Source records
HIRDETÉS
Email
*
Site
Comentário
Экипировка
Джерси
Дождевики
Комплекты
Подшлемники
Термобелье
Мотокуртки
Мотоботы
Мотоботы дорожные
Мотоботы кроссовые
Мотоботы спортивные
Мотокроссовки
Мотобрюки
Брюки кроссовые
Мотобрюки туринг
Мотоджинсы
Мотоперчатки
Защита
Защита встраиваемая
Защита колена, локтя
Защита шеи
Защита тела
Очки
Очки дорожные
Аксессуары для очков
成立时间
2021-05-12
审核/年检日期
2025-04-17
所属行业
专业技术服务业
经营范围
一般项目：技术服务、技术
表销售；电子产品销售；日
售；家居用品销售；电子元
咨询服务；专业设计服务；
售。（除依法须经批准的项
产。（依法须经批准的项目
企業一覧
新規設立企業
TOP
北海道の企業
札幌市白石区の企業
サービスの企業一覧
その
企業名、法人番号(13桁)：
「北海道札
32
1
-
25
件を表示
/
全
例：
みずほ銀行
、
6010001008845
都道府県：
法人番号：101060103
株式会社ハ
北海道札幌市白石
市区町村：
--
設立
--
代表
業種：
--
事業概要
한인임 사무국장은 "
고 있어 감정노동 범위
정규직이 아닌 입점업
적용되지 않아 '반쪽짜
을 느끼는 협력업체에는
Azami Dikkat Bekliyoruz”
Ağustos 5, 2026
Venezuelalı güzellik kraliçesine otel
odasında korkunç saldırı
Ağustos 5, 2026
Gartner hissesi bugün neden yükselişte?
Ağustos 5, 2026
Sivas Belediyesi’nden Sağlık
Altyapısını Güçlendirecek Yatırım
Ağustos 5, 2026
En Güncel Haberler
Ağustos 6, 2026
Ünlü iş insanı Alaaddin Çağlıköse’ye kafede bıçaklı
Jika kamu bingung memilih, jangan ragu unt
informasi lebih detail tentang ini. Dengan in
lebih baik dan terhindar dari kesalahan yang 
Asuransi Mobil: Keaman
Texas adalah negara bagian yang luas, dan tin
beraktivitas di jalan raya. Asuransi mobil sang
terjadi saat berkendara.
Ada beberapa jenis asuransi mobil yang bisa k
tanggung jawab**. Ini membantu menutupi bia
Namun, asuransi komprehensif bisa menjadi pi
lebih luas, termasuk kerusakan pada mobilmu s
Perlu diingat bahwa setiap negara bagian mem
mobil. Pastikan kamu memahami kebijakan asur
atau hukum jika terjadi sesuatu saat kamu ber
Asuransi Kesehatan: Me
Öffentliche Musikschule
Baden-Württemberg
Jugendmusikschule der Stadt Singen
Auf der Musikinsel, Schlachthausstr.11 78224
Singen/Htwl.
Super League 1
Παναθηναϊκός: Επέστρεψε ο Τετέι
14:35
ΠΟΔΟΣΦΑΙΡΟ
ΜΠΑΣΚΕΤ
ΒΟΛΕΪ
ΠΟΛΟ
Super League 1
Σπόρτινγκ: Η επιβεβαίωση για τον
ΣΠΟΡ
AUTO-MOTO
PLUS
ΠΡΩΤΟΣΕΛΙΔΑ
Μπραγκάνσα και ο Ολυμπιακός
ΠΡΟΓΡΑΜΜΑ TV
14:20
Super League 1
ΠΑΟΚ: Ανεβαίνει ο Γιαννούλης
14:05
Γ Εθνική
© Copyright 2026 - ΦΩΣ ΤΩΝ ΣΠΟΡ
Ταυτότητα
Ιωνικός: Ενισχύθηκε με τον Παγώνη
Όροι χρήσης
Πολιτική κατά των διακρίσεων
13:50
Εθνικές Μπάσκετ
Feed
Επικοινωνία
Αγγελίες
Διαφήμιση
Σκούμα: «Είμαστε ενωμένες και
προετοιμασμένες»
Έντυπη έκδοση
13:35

Exercise requirements:
Every entry above needs to be duplicated exactly.

Finished exercise:
HIRDETÉS
Email
*
Site
Comentário
Экипировка
Джерси
Дождевики
Комплекты
Подшлемники
Термобелье
Мотокуртки
Мотоботы
Мотоботы дорожные
Мотоботы кроссовые
Мотоботы спортивные
Мотокроссовки
Мотобрюки
Брюки кроссовые
Мотобрюки туринг
Мотоджинсы
Мотоперчатки
Защита
Защита встраиваемая
Защита колена, локтя
Защита шеи
Защита тела
Очки
Очки дорожные
Аксессуары для очков
成立时间
2021-05-12
审核/年检日期
2025-04-17
所属行业
专业技术服务业
经营范围
一般项目：技术服务、技术
表销售；电子产品销售；日
售；家居用品销售；电子元
咨询服务；专业设计服务；
售。（除依法须经批准的项
产。（依法须经批准的项目
企業一覧
新規設立企業
TOP
北海道の企業
札幌市白石区の企業
サービスの企業一覧
その
企業名、法人番号(13桁)：
「北海道札
32
1
-
25
件を表示
/
全
例：
みずほ銀行
、
6010001008845
都道府県：
法人番号：101060103
株式会社ハ
北海道札幌市白石
市区町村：
--
設立
--
代表
業種：
--
事業概要
한인임 사무국장은 "
고 있어 감정노동 범위
정규직이 아닌 입점업
적용되지 않아 '반쪽짜
을 느끼는 협력업체에는
Azami Dikkat Bekliyoruz”
Ağustos 5, 2026
Venezuelalı güzellik kraliçesine otel
odasında korkunç saldırı
Ağustos 5, 2026
Gartner hissesi bugün neden yükselişte?
Ağustos 5, 2026
Sivas Belediyesi’nden Sağlık
Altyapısını Güçlendirecek Yatırım
Ağustos 5, 2026
En Güncel Haberler
Ağustos 6, 2026
Ünlü iş insanı Alaaddin Çağlıköse’ye kafede bıçaklı
Jika kamu bingung memilih, jangan ragu unt
informasi lebih detail tentang ini. Dengan in
lebih baik dan terhindar dari kesalahan yang 
Asuransi Mobil: Keaman
Texas adalah negara bagian yang luas, dan tin
beraktivitas di jalan raya. Asuransi mobil sang
terjadi saat berkendara.
Ada beberapa jenis asuransi mobil yang bisa k
tanggung jawab**. Ini membantu menutupi bia
Namun, asuransi komprehensif bisa menjadi pi
lebih luas, termasuk kerusakan pada mobilmu s
Perlu diingat bahwa setiap negara bagian mem
mobil. Pastikan kamu memahami kebijakan asur
atau hukum jika terjadi sesuatu saat kamu ber
Asuransi Kesehatan: Me
Öffentliche Musikschule
Baden-Württemberg
Jugendmusikschule der Stadt Singen
Auf der Musikinsel, Schlachthausstr.11 78224
Singen/Htwl.
Super League 1
Παναθηναϊκός: Επέστρεψε ο Τετέι
14:35
ΠΟΔΟΣΦΑΙΡΟ
ΜΠΑΣΚΕΤ
ΒΟΛΕΪ
ΠΟΛΟ
Super League 1
Σπόρτινγκ: Η επιβεβαίωση για τον
ΣΠΟΡ
AUTO-MOTO
PLUS
ΠΡΩΤΟΣΕΛΙΔΑ
Μπραγκάνσα και ο Ολυμπιακός
ΠΡΟΓΡΑΜΜΑ TV
14:20
Super League 1
ΠΑΟΚ: Ανεβαίνει ο Γιαννούλης
14:05
Γ Εθνική
© Copyright 2026 - ΦΩΣ ΤΩΝ ΣΠΟΡ
Ταυτότητα
Ιωνικός: Ενισχύθηκε με τον Παγώνη
Όροι χρήσης
Πολιτική κατά των διακρίσεων
13:50
Εθνικές Μπάσκετ
Feed
Επικοινωνία
Αγγελίες
Διαφήμιση
Σκούμα: «Είμαστε ενωμένες και
προετοιμασμένες»
Έντυπη έκδοση
13:35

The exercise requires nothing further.